Ce qui se joue sur le plateau de cet “Escape Game” qui n’en est pas un dépasse les frontières du théâtre, de la fiction, de ce qu’on nomme représentation. Car ce spectacle est l’émanation directe du vécu de son interprète, et par son biais, le criant écho d’un fait de société alarmant, d’une impasse institutionnelle, mais aussi des possibles qu’une action artistique de proximité peut générer. Explication. Thissa d’Avila Bensalah mène, au sein de la Cie De(s) amorce(s) qu'elle a fondée, et en parallèle à sa création théâtrale et filmique, des ateliers d’écriture en milieu scolaire, notamment en lycées. Une activité qui l’implique tout autant que sa démarche artistique et inclut les jeunes dans une réflexion collective et active autour de sujets proposés. Un travail loin d’être anodin qui participe pleinement de l’ADN de la compagnie. Un travail qui engage l’intervenante autant que les élèves qui s’y prêtent et s’inscrit dans la vie de chacun autant que dans le monde qui nous entoure. Un travail nourri de dialogue et d’introspection qui amène les élèves à produire textes et dessins, à s’exprimer par un biais artistique. Car l’art, et on le découvre dans la frontalité apparente de cette proposition, est un biais. Un biais nécessaire qui ouvre des possibles, un biais qui permet d’amorcer pour qui une brèche, pour qui une prise de conscience, pour qui un moyen d’exprimer, pour qui une rédemption. L’art, tout comme l’aire de jeux pour enfants qui accueille leur imagination galopante, leurs mondes inventés, leur jardin secret intérieur, est un terrain privilégié pour dire l’indicible, formuler ce qu’on ne sait pas encore, mettre à nu le secret, le tabou, le traumatisme, celui qui tue à petit feu, gangrène la confiance en soi, grignote la vitalité en soi.

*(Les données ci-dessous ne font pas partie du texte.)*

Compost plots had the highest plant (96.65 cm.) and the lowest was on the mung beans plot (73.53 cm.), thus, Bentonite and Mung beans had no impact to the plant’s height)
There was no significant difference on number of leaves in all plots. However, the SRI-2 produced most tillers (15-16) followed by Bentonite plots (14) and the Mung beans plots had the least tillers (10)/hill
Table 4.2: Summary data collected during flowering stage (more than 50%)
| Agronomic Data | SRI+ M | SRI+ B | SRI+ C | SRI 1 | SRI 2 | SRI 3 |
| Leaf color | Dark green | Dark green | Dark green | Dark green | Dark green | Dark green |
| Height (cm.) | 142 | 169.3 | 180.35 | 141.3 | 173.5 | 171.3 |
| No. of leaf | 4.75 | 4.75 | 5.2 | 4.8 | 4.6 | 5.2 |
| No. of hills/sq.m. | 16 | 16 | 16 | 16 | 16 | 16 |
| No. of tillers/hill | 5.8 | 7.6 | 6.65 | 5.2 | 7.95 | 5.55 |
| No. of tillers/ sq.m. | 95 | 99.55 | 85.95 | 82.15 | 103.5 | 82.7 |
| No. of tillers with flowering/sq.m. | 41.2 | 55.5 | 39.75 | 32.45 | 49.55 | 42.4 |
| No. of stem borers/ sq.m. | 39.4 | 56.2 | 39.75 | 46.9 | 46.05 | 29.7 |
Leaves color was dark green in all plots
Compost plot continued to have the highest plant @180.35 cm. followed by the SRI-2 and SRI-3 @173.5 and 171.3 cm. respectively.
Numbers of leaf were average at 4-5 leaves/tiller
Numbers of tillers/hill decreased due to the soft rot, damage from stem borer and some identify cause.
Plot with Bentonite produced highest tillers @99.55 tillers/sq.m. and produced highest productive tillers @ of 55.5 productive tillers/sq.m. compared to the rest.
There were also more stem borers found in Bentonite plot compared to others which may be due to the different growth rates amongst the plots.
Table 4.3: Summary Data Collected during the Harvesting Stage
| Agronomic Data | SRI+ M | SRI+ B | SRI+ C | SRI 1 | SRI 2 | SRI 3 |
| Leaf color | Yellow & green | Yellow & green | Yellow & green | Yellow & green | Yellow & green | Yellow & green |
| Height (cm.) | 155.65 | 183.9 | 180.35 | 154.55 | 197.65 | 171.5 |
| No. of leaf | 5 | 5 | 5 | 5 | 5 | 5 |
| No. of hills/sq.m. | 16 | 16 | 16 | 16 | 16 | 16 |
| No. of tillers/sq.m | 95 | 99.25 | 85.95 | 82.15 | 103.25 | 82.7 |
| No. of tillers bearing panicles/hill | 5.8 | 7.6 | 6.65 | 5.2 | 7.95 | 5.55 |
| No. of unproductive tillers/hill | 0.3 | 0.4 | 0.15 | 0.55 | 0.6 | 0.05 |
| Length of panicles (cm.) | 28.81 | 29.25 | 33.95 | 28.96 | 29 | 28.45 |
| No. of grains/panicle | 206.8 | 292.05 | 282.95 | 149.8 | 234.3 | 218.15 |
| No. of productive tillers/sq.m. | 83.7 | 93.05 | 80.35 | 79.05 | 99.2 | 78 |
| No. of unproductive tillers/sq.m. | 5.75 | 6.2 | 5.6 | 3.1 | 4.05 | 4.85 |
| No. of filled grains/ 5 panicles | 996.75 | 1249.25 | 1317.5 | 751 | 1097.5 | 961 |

Thissa d’Avila Bensalah, par l’entremise de l’action artistique qu’elle mène, armée de son expérience, de sa sensibilité, pratique un travail maïeutique littéralement parlant. Par l’attention, l’accompagnement, l’écoute, elle et les acolytes de sa compagnie, permettent à ces jeunes d’accoucher d’une part d’eux-mêmes, de s’en délester, de s’assumer. Mais un des ateliers tourne mal, tourne court. Et Thissa, plutôt que de s’en tenir là, à l’échec, à l’avortement du processus, à l’arrêt brutal du dialogue, entreprend, par le biais du théâtre justement, de le prolonger et par là même d’interroger là où ça coince, de pointer du doigt des problématiques inhérentes à l’organisation institutionnelle, au système. Elle nomme, elle explique, depuis l’intérieur, les rouages, le déficit de compréhension, de formation appropriée, la difficulté des relais. Elle constate, avec un léger dépit qu'elle transforme en acte poétique, les dégâts collatéraux subis par ce jeune et par elle-même, en conséquence. Elle accuse. L’Etat. Le patriarcat. Et l’impunité de ses crimes.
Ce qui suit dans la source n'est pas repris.